Inside, the rooms surround the sunlit atrium, which features Shōji screens on the north and south walls. A 9 sqft pool, with a decorative bronze fountain designed by Thomas Hibben, is in the northwest corner. Stone tiles cover the floor. The atrium ceiling extends beyond the roofline and features cedar panels and skylights. The 15 × 20 ft den is on the northeast corner. Built-in storage cabinets and bookcases are found on the north and south ends of the room. Walls are paneled with cedar and the floor is tiled with the same stone as the atrium. The dining room and kitchen are along the north wall. The kitchen, east of the dining room, is 10 × 15 ft and features a large window extending from the countertops to the ceiling. The east wall has a wall of upper cabinets with counter space below. The wall between is wallpapered in a bright color. The ceiling is painted white and the floor is vinyl.

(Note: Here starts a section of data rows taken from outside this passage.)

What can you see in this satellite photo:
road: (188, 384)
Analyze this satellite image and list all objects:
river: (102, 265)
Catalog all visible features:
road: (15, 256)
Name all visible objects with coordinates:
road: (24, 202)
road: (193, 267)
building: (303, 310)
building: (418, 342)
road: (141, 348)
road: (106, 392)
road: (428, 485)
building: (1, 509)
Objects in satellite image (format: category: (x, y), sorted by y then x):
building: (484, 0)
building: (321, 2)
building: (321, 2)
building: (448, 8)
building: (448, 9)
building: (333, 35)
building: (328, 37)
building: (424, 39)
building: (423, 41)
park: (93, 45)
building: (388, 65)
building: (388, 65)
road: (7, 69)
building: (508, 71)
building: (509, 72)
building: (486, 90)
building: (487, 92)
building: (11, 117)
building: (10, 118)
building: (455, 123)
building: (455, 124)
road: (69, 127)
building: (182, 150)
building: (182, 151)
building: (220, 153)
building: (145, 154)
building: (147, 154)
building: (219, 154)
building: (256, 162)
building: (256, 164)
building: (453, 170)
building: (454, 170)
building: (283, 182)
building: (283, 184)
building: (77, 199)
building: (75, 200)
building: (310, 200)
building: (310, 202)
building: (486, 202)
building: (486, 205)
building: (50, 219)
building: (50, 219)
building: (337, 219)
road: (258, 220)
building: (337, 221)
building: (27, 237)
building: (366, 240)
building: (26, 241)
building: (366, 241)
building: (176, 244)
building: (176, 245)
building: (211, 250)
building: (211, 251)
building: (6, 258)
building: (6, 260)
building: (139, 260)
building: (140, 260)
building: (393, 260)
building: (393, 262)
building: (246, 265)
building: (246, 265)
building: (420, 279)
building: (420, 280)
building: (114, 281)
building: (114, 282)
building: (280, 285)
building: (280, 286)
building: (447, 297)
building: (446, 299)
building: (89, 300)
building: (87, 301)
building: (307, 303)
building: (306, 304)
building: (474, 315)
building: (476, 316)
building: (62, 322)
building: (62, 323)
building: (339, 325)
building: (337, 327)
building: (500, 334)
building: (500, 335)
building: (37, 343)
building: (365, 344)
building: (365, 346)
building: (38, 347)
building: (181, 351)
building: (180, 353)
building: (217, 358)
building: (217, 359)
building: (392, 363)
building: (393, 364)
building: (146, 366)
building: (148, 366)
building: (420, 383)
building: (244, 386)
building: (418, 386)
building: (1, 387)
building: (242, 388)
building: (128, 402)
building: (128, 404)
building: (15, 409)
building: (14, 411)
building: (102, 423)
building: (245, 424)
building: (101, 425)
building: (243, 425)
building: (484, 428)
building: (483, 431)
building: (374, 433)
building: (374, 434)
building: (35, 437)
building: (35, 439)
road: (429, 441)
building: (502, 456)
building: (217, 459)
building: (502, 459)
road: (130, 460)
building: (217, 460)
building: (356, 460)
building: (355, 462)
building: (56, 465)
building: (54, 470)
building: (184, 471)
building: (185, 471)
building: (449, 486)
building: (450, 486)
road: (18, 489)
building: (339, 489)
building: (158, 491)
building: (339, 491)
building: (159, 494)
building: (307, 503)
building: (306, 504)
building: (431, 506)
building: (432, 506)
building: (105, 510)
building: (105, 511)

The living room occupies most of the space on the eastern wall facing the lake. The north wall has a soapstone fireplace with a metal frame and is otherwise covered in brick painted chalk grey. The ceiling is painted the same color. The floor is covered in carpeting. The four bedrooms are on the south end of the building. The 15 × 20 ft master bedroom is in the southeast corner and includes built-in cabinets and closets. A master bathroom is found on the west side. A common bathroom is just to the north, facing the atrium hall. The other bedrooms are 10 × 15 ft. They have white painted ceilings and large windows on the south.